■ Dataset extract ■

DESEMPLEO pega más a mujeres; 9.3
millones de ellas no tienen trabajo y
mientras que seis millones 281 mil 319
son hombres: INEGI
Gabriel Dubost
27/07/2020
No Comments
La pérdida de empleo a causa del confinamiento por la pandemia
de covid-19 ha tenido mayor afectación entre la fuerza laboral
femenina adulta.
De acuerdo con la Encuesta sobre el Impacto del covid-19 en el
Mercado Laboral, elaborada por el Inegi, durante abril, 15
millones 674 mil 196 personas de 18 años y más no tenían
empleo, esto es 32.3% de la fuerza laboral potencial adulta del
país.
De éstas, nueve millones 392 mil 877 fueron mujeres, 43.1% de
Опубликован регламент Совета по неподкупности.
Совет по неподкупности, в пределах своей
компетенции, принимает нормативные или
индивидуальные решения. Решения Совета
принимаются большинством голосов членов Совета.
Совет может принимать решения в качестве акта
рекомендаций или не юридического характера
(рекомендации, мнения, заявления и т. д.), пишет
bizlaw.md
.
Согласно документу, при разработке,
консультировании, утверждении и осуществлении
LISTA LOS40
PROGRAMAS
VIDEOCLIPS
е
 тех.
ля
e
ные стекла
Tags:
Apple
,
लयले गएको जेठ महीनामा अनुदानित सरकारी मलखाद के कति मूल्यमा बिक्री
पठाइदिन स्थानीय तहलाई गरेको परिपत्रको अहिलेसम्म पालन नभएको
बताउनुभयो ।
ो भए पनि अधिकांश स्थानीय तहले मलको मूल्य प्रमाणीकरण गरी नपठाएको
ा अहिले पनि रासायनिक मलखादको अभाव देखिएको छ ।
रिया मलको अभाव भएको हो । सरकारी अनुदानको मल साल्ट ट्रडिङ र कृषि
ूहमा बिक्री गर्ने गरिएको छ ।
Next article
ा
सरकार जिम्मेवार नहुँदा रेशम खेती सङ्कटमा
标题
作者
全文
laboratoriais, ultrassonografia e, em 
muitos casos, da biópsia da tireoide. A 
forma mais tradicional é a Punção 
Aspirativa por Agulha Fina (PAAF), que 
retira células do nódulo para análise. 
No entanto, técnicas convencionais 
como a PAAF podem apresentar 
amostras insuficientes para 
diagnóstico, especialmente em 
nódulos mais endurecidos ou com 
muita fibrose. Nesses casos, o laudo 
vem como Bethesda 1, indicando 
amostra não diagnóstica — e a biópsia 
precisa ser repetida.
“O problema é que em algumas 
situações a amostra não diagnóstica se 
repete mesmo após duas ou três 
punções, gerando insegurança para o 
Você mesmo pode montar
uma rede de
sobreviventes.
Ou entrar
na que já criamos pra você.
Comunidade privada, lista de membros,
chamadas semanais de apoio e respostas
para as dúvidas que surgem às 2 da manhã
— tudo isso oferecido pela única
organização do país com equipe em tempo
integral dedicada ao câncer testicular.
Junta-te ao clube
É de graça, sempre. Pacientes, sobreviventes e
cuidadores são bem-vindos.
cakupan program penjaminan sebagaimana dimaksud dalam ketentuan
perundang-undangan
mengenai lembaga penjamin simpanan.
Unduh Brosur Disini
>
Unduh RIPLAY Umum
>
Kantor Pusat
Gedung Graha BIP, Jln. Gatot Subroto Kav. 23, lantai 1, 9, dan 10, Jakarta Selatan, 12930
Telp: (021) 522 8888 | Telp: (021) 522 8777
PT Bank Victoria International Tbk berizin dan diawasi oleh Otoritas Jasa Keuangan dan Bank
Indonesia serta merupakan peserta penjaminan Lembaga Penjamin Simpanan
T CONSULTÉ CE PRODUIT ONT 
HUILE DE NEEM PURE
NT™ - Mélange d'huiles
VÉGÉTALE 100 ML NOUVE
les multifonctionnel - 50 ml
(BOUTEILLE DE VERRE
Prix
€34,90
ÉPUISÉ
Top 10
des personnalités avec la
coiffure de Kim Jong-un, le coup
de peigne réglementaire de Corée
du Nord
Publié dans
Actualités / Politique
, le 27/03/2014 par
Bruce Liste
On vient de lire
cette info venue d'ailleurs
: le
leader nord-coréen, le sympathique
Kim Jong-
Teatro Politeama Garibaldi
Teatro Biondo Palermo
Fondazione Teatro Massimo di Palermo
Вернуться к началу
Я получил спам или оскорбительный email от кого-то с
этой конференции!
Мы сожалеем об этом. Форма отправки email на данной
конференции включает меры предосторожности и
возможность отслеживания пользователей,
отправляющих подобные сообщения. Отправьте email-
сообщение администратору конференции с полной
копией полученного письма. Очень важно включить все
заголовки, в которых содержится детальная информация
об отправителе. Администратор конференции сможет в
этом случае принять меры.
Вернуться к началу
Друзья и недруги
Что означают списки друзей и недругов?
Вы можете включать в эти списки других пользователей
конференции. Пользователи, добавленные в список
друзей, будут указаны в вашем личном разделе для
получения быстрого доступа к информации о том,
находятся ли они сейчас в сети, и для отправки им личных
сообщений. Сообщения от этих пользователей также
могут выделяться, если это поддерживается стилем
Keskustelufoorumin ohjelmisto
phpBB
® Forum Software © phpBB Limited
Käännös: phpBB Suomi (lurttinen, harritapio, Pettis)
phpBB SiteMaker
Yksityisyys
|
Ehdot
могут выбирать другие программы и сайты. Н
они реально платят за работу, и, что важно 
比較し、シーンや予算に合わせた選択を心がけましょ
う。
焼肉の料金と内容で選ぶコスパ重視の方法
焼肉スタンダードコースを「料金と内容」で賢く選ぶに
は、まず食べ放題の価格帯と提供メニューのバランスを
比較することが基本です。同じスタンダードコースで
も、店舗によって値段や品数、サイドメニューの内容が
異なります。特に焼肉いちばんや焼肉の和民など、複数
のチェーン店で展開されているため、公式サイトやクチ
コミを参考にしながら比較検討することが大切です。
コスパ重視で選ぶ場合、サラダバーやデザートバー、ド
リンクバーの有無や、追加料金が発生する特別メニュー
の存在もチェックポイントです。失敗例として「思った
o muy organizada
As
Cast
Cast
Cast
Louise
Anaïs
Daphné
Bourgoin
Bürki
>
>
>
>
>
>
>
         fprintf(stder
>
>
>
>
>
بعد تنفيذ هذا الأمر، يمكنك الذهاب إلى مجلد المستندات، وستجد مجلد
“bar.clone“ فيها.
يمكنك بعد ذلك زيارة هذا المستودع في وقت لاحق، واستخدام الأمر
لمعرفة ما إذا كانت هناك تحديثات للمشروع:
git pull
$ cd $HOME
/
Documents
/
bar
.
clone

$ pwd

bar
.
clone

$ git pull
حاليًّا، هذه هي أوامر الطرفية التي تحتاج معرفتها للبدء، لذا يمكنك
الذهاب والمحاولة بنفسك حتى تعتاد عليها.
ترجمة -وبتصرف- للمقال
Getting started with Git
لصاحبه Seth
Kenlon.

■ What is needed ■
Report every line in the items above that contains the word "Unduh", copying each such line in full. Case counts, so match the capitalization exactly.

■ Answer to the problem ■
Unduh Brosur Disini
Unduh RIPLAY Umum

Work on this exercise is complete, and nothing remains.